--- LISTED ENTRIES ---
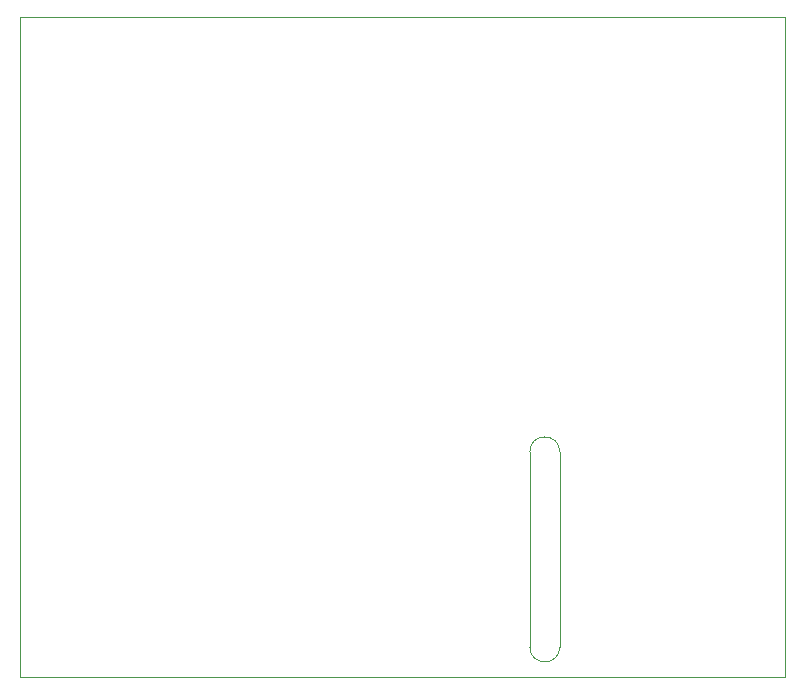
<source format=gm1>
G04 #@! TF.GenerationSoftware,KiCad,Pcbnew,(5.1.5)-3*
G04 #@! TF.CreationDate,2020-03-15T22:36:38-07:00*
G04 #@! TF.ProjectId,pihat,70696861-742e-46b6-9963-61645f706362,rev?*
G04 #@! TF.SameCoordinates,Original*
G04 #@! TF.FileFunction,Profile,NP*
%FSLAX46Y46*%
G04 Gerber Fmt 4.6, Leading zero omitted, Abs format (unit mm)*
G04 Created by KiCad (PCBNEW (5.1.5)-3) date 2020-03-15 22:36:38*
%MOMM*%
%LPD*%
G04 APERTURE LIST*
%ADD10C,0.100000*%
G04 APERTURE END LIST*
D10*
X243180000Y-130950000D02*
X243180000Y-147460000D01*
X245720000Y-130950000D02*
X245720000Y-147460000D01*
X245720000Y-147460000D02*
G75*
G02X243180000Y-147460000I-1270000J0D01*
G01*
X243180000Y-130950000D02*
G75*
G02X245720000Y-130950000I1270000J0D01*
G01*
X200000000Y-94120000D02*
X264770000Y-94120000D01*
X200000000Y-150000000D02*
X200000000Y-94120000D01*
X264770000Y-150000000D02*
X200000000Y-150000000D01*
X264770000Y-94120000D02*
X264770000Y-150000000D01*
M02*

</source>
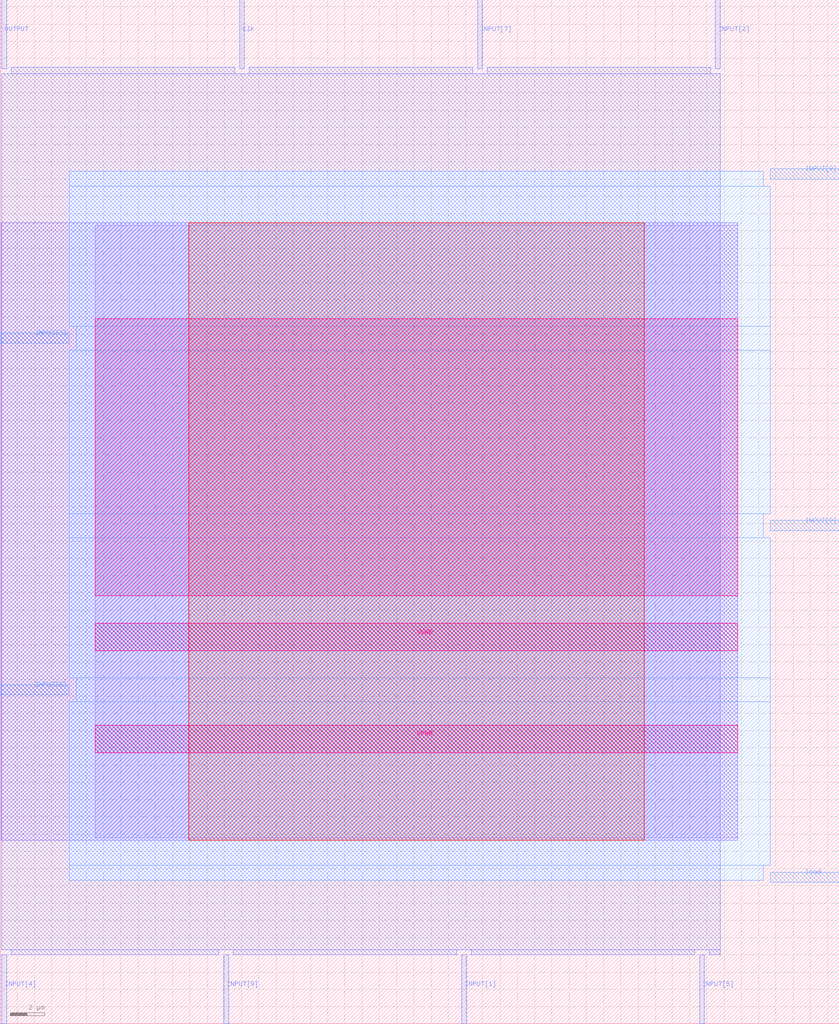
<source format=lef>
VERSION 5.7 ;
  NOWIREEXTENSIONATPIN ON ;
  DIVIDERCHAR "/" ;
  BUSBITCHARS "[]" ;
MACRO vsdserializer_v1
  CLASS BLOCK ;
  FOREIGN vsdserializer_v1 ;
  ORIGIN 0.000 0.000 ;
  SIZE 48.675 BY 59.395 ;
  PIN INPUT[0]
    DIRECTION INPUT ;
    USE SIGNAL ;
    PORT
      LAYER met3 ;
        RECT 44.675 28.600 48.675 29.200 ;
    END
  END INPUT[0]
  PIN INPUT[1]
    DIRECTION INPUT ;
    USE SIGNAL ;
    PORT
      LAYER met2 ;
        RECT 26.770 0.000 27.050 4.000 ;
    END
  END INPUT[1]
  PIN INPUT[2]
    DIRECTION INPUT ;
    USE SIGNAL ;
    PORT
      LAYER met2 ;
        RECT 41.490 55.395 41.770 59.395 ;
    END
  END INPUT[2]
  PIN INPUT[3]
    DIRECTION INPUT ;
    USE SIGNAL ;
    PORT
      LAYER met3 ;
        RECT 0.000 39.480 4.000 40.080 ;
    END
  END INPUT[3]
  PIN INPUT[4]
    DIRECTION INPUT ;
    USE SIGNAL ;
    PORT
      LAYER met2 ;
        RECT 0.090 0.000 0.370 4.000 ;
    END
  END INPUT[4]
  PIN INPUT[5]
    DIRECTION INPUT ;
    USE SIGNAL ;
    PORT
      LAYER met2 ;
        RECT 40.570 0.000 40.850 4.000 ;
    END
  END INPUT[5]
  PIN INPUT[6]
    DIRECTION INPUT ;
    USE SIGNAL ;
    PORT
      LAYER met3 ;
        RECT 0.000 19.080 4.000 19.680 ;
    END
  END INPUT[6]
  PIN INPUT[7]
    DIRECTION INPUT ;
    USE SIGNAL ;
    PORT
      LAYER met2 ;
        RECT 27.690 55.395 27.970 59.395 ;
    END
  END INPUT[7]
  PIN INPUT[8]
    DIRECTION INPUT ;
    USE SIGNAL ;
    PORT
      LAYER met3 ;
        RECT 44.675 49.000 48.675 49.600 ;
    END
  END INPUT[8]
  PIN INPUT[9]
    DIRECTION INPUT ;
    USE SIGNAL ;
    PORT
      LAYER met2 ;
        RECT 12.970 0.000 13.250 4.000 ;
    END
  END INPUT[9]
  PIN OUTPUT
    DIRECTION OUTPUT TRISTATE ;
    USE SIGNAL ;
    PORT
      LAYER met2 ;
        RECT 0.090 55.395 0.370 59.395 ;
    END
  END OUTPUT
  PIN VGND
    DIRECTION INPUT ;
    USE GROUND ;
    PORT
      LAYER met5 ;
        RECT 5.520 21.630 42.780 23.230 ;
    END
  END VGND
  PIN VPWR
    DIRECTION INPUT ;
    USE POWER ;
    PORT
      LAYER met5 ;
        RECT 5.520 15.730 42.780 17.330 ;
    END
  END VPWR
  PIN clk
    DIRECTION INPUT ;
    USE SIGNAL ;
    PORT
      LAYER met2 ;
        RECT 13.890 55.395 14.170 59.395 ;
    END
  END clk
  PIN load
    DIRECTION INPUT ;
    USE SIGNAL ;
    PORT
      LAYER met3 ;
        RECT 44.675 8.200 48.675 8.800 ;
    END
  END load
  OBS
      LAYER li1 ;
        RECT 5.520 10.795 42.780 46.325 ;
      LAYER met1 ;
        RECT 0.070 10.640 42.780 46.480 ;
      LAYER met2 ;
        RECT 0.650 55.115 13.610 55.490 ;
        RECT 14.450 55.115 27.410 55.490 ;
        RECT 28.250 55.115 41.210 55.490 ;
        RECT 0.100 4.280 41.760 55.115 ;
        RECT 0.650 4.000 12.690 4.280 ;
        RECT 13.530 4.000 26.490 4.280 ;
        RECT 27.330 4.000 40.290 4.280 ;
        RECT 41.130 4.000 41.760 4.280 ;
      LAYER met3 ;
        RECT 4.000 48.600 44.275 49.465 ;
        RECT 4.000 40.480 44.675 48.600 ;
        RECT 4.400 39.080 44.675 40.480 ;
        RECT 4.000 29.600 44.675 39.080 ;
        RECT 4.000 28.200 44.275 29.600 ;
        RECT 4.000 20.080 44.675 28.200 ;
        RECT 4.400 18.680 44.675 20.080 ;
        RECT 4.000 9.200 44.675 18.680 ;
        RECT 4.000 8.335 44.275 9.200 ;
      LAYER met4 ;
        RECT 10.930 10.640 37.370 46.480 ;
      LAYER met5 ;
        RECT 5.520 24.830 42.780 40.905 ;
  END
END vsdserializer_v1
END LIBRARY


</source>
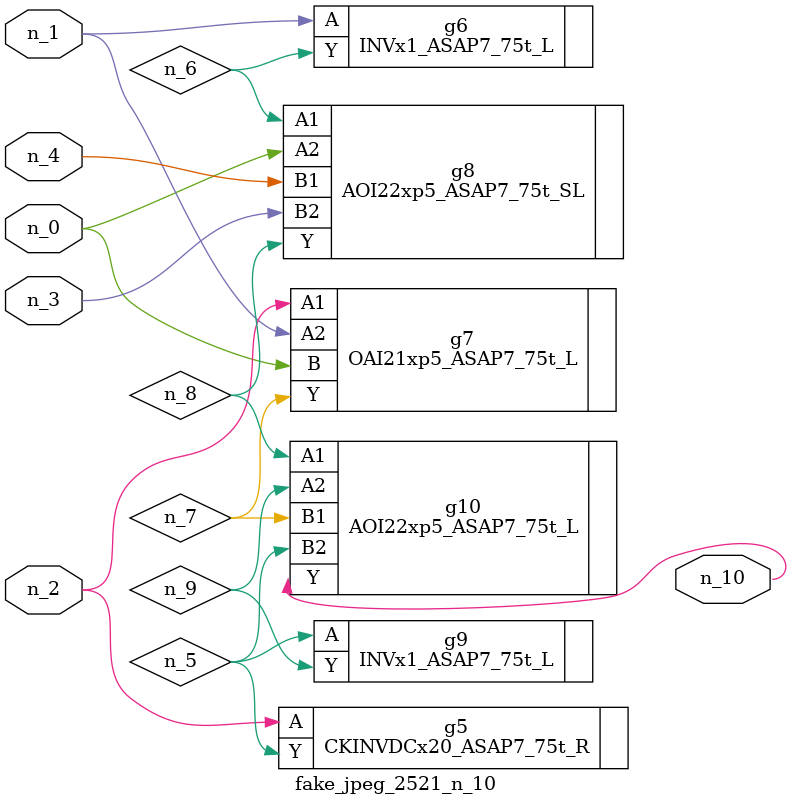
<source format=v>
module fake_jpeg_2521_n_10 (n_3, n_2, n_1, n_0, n_4, n_10);

input n_3;
input n_2;
input n_1;
input n_0;
input n_4;

output n_10;

wire n_8;
wire n_9;
wire n_6;
wire n_5;
wire n_7;

CKINVDCx20_ASAP7_75t_R g5 ( 
.A(n_2),
.Y(n_5)
);

INVx1_ASAP7_75t_L g6 ( 
.A(n_1),
.Y(n_6)
);

OAI21xp5_ASAP7_75t_L g7 ( 
.A1(n_2),
.A2(n_1),
.B(n_0),
.Y(n_7)
);

AOI22xp5_ASAP7_75t_SL g8 ( 
.A1(n_6),
.A2(n_0),
.B1(n_4),
.B2(n_3),
.Y(n_8)
);

AOI22xp5_ASAP7_75t_L g10 ( 
.A1(n_8),
.A2(n_9),
.B1(n_7),
.B2(n_5),
.Y(n_10)
);

INVx1_ASAP7_75t_L g9 ( 
.A(n_5),
.Y(n_9)
);


endmodule
</source>
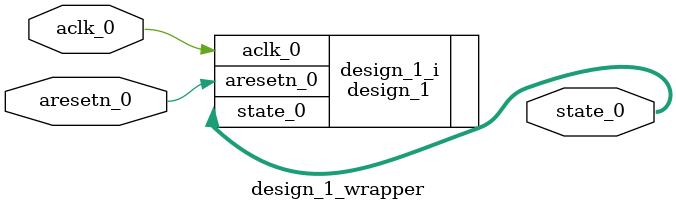
<source format=v>
`timescale 1 ps / 1 ps

module design_1_wrapper
   (aclk_0,
    aresetn_0,
    state_0);
  input aclk_0;
  input aresetn_0;
  output [1:0]state_0;

  wire aclk_0;
  wire aresetn_0;
  wire [1:0]state_0;

  design_1 design_1_i
       (.aclk_0(aclk_0),
        .aresetn_0(aresetn_0),
        .state_0(state_0));
endmodule

</source>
---
In the entries above, identify each line that includes the string "KiCad", then copy it.

G04 #@! TF.GenerationSoftware,KiCad,Pcbnew,(5.1.5)-3*
G04 Created by KiCad (PCBNEW (5.1.5)-3) date 2020-03-15 22:36:38*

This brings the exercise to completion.